### Records for this task

********

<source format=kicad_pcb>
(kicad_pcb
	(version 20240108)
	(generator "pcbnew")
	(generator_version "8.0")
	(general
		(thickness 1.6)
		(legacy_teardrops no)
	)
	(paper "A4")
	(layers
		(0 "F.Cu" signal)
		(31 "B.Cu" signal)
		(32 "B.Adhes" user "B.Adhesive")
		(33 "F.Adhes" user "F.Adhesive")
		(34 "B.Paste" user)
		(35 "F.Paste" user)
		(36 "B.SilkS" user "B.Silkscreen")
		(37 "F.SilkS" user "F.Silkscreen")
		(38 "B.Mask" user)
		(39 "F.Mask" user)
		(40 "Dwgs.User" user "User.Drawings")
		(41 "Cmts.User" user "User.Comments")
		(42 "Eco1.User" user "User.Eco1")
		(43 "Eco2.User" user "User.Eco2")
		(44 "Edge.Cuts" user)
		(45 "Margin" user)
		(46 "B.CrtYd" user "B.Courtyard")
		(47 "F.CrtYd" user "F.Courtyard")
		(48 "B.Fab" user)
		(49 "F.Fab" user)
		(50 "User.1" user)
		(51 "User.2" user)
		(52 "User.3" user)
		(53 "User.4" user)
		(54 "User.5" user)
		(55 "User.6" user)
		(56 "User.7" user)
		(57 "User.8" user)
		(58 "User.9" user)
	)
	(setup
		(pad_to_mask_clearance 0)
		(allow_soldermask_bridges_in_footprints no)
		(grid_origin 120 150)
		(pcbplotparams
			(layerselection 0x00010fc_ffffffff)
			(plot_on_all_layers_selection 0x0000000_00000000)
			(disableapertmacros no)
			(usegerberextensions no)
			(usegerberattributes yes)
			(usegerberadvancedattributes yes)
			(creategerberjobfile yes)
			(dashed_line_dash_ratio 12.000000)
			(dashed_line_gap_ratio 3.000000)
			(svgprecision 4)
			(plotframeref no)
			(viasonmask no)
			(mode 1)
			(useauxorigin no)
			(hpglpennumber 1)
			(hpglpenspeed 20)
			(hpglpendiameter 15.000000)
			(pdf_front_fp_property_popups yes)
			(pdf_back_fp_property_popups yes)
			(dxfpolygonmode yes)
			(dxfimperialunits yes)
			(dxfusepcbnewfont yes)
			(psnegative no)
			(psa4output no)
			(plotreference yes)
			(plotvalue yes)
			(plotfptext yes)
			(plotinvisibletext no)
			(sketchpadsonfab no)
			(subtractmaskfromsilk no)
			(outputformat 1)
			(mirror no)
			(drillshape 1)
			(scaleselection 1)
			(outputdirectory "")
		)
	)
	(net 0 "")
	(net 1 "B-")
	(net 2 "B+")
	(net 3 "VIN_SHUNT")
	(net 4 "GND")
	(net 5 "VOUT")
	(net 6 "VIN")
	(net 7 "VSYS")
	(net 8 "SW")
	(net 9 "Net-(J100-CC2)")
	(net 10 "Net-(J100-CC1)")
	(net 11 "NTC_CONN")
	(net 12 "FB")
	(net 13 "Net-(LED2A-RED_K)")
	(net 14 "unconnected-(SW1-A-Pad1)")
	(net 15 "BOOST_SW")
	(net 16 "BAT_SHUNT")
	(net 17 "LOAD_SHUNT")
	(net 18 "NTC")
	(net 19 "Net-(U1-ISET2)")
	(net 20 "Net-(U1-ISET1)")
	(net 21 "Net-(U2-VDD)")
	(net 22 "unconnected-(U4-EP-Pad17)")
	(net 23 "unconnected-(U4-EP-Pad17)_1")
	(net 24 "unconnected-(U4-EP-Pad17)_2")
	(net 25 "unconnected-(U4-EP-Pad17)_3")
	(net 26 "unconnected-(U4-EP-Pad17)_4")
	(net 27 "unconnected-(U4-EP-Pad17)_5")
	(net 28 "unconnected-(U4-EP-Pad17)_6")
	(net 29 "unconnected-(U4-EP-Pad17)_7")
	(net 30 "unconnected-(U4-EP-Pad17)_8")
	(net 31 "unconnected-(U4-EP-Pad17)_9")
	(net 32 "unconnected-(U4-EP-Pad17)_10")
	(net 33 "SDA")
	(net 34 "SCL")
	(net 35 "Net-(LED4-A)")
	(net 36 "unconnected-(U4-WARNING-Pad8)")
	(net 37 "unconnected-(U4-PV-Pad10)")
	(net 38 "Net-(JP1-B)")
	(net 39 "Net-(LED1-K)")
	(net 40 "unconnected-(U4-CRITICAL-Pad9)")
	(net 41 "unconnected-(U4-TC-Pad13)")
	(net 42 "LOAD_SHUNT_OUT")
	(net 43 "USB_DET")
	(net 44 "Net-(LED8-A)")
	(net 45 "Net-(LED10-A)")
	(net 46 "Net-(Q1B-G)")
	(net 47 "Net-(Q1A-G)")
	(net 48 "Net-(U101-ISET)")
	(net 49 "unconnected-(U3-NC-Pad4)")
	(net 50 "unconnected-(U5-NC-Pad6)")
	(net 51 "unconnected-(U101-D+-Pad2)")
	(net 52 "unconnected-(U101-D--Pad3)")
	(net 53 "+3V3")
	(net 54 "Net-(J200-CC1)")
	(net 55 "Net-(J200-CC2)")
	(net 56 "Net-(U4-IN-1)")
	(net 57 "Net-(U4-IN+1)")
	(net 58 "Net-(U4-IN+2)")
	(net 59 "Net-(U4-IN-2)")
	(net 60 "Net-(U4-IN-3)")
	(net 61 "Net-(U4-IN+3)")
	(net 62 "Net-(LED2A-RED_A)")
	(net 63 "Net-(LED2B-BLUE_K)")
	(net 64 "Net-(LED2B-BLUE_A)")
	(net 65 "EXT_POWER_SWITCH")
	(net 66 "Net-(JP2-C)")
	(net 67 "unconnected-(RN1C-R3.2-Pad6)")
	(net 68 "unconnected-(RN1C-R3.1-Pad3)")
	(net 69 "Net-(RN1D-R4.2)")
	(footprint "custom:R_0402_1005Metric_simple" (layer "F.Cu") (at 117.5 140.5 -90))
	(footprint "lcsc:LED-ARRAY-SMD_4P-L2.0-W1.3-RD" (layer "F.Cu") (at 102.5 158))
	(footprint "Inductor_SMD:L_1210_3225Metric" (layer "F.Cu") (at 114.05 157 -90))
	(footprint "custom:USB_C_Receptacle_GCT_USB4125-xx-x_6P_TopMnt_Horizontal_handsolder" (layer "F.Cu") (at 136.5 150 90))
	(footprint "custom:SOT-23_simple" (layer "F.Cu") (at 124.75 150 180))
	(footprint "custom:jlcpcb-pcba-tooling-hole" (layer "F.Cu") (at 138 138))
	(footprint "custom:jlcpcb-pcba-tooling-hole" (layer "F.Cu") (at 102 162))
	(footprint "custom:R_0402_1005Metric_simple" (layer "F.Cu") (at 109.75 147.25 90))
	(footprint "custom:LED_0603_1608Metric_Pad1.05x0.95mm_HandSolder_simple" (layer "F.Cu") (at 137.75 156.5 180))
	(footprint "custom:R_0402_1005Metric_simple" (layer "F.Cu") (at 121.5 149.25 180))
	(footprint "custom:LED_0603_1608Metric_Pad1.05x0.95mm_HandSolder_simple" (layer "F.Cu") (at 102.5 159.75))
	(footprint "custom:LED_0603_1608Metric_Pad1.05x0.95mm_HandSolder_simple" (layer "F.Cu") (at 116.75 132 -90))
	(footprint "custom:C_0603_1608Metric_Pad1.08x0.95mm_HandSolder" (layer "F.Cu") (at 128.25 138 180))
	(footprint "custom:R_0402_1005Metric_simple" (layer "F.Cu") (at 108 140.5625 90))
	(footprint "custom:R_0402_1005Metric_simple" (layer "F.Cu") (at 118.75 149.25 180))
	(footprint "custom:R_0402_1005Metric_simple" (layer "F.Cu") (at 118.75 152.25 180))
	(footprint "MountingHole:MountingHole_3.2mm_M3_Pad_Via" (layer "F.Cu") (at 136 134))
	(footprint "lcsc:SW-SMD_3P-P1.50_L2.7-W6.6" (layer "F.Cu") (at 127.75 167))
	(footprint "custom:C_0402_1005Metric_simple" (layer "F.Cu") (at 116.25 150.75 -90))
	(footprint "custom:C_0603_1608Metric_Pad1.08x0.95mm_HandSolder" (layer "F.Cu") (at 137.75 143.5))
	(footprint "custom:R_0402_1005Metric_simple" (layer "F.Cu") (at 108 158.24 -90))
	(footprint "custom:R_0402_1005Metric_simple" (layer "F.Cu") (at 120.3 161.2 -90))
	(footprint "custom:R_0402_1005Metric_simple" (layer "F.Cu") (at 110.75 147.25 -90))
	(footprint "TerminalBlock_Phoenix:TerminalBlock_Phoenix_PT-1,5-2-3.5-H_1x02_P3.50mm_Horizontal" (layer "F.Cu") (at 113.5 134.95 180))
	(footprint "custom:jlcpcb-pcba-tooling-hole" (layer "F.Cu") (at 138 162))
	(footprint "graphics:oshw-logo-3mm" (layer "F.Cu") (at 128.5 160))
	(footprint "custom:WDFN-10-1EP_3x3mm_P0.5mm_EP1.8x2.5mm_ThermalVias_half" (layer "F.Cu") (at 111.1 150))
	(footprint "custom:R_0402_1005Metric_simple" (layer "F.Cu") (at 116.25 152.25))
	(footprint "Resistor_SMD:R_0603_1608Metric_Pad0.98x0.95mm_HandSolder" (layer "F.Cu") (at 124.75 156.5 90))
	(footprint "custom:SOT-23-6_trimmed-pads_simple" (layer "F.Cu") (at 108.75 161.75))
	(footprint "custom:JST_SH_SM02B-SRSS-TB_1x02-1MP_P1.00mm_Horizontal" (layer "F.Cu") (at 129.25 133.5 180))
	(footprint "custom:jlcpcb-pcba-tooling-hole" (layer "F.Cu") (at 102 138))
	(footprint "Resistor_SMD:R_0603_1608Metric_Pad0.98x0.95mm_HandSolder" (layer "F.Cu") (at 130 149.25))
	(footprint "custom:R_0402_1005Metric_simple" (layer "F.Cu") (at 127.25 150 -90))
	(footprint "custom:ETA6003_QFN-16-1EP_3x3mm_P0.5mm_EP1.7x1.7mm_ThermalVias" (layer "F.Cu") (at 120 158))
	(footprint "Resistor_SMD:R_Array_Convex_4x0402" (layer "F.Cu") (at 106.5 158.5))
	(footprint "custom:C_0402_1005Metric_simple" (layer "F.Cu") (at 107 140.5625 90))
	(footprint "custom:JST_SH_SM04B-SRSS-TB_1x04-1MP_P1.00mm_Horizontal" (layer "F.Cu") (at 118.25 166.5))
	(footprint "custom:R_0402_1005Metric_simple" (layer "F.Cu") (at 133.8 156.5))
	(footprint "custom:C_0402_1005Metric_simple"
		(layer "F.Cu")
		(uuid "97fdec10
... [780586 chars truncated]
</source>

********

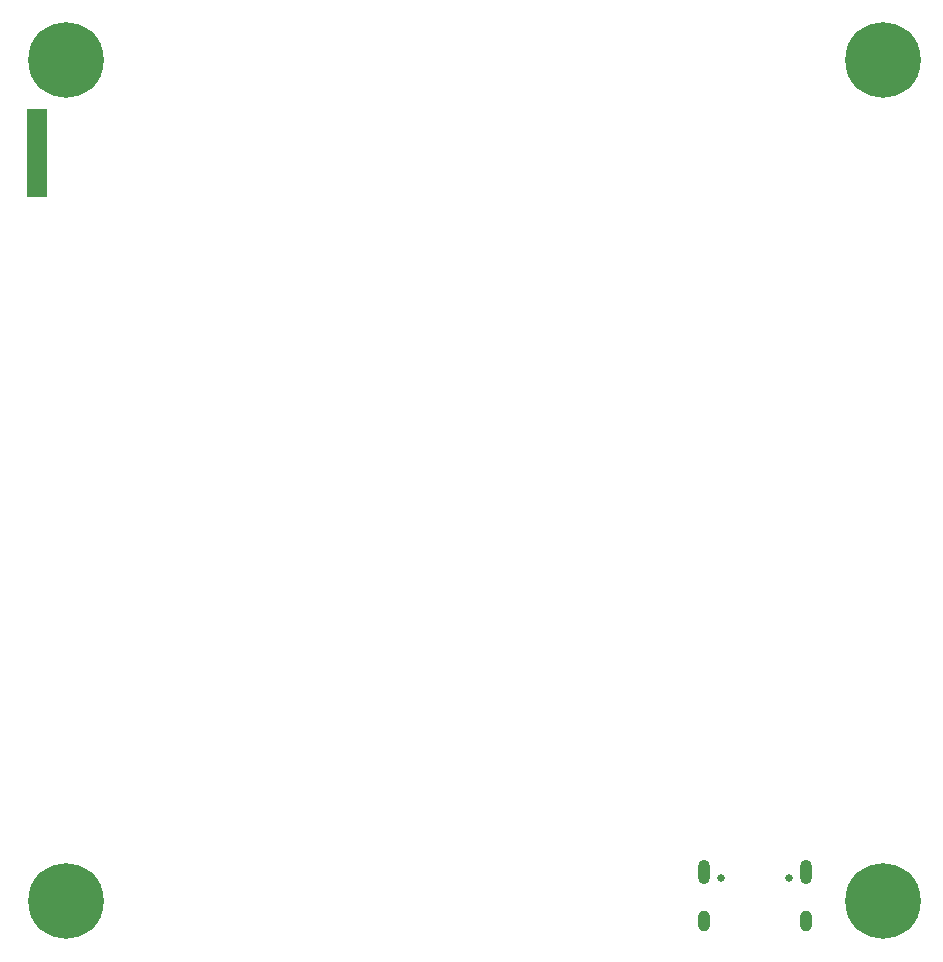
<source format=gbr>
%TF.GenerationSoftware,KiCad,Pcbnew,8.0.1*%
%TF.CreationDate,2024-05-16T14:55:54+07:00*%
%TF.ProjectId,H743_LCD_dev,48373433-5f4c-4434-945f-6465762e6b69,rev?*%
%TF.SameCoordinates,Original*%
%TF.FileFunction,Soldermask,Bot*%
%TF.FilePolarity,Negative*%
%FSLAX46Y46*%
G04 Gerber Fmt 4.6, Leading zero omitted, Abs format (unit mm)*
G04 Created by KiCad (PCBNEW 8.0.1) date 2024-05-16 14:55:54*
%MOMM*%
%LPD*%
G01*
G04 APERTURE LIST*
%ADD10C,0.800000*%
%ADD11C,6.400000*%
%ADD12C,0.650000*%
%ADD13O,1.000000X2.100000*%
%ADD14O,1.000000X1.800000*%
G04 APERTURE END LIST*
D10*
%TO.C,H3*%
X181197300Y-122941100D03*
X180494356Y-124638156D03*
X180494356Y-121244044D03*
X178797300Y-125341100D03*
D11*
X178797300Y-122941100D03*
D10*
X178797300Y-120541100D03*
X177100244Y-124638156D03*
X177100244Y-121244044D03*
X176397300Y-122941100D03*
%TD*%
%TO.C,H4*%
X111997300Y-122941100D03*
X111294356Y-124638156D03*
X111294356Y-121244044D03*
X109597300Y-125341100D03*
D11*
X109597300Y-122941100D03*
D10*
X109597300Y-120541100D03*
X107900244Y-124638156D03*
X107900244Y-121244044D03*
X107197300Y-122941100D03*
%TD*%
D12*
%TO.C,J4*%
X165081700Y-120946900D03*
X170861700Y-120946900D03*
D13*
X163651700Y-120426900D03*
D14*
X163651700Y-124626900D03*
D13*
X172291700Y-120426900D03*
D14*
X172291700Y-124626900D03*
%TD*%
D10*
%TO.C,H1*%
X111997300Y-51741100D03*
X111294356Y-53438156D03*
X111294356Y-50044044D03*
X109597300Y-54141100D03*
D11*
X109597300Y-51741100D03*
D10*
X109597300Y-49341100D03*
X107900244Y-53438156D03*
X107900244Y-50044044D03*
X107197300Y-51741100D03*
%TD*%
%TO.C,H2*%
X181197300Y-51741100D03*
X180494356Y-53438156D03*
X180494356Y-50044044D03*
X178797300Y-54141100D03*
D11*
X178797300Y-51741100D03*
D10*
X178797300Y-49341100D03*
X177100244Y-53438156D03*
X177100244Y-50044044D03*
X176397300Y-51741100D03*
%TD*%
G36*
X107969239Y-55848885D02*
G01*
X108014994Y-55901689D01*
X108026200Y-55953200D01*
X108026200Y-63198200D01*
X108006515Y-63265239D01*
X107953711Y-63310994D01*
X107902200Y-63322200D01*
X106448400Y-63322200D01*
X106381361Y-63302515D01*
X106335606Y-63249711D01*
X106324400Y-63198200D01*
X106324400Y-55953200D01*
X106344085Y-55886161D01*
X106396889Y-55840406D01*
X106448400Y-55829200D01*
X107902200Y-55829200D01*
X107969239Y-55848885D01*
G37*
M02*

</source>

********

### Task objective
All that is wanted is the stretch of lines above from the one containing "X180494356Y-53438156D03*" through the one containing "X108006515Y-63265239D01*", duplicated exactly.

### Result of the exercise
X180494356Y-53438156D03*
X180494356Y-50044044D03*
X178797300Y-54141100D03*
D11*
X178797300Y-51741100D03*
D10*
X178797300Y-49341100D03*
X177100244Y-53438156D03*
X177100244Y-50044044D03*
X176397300Y-51741100D03*
%TD*%
G36*
X107969239Y-55848885D02*
G01*
X108014994Y-55901689D01*
X108026200Y-55953200D01*
X108026200Y-63198200D01*
X108006515Y-63265239D01*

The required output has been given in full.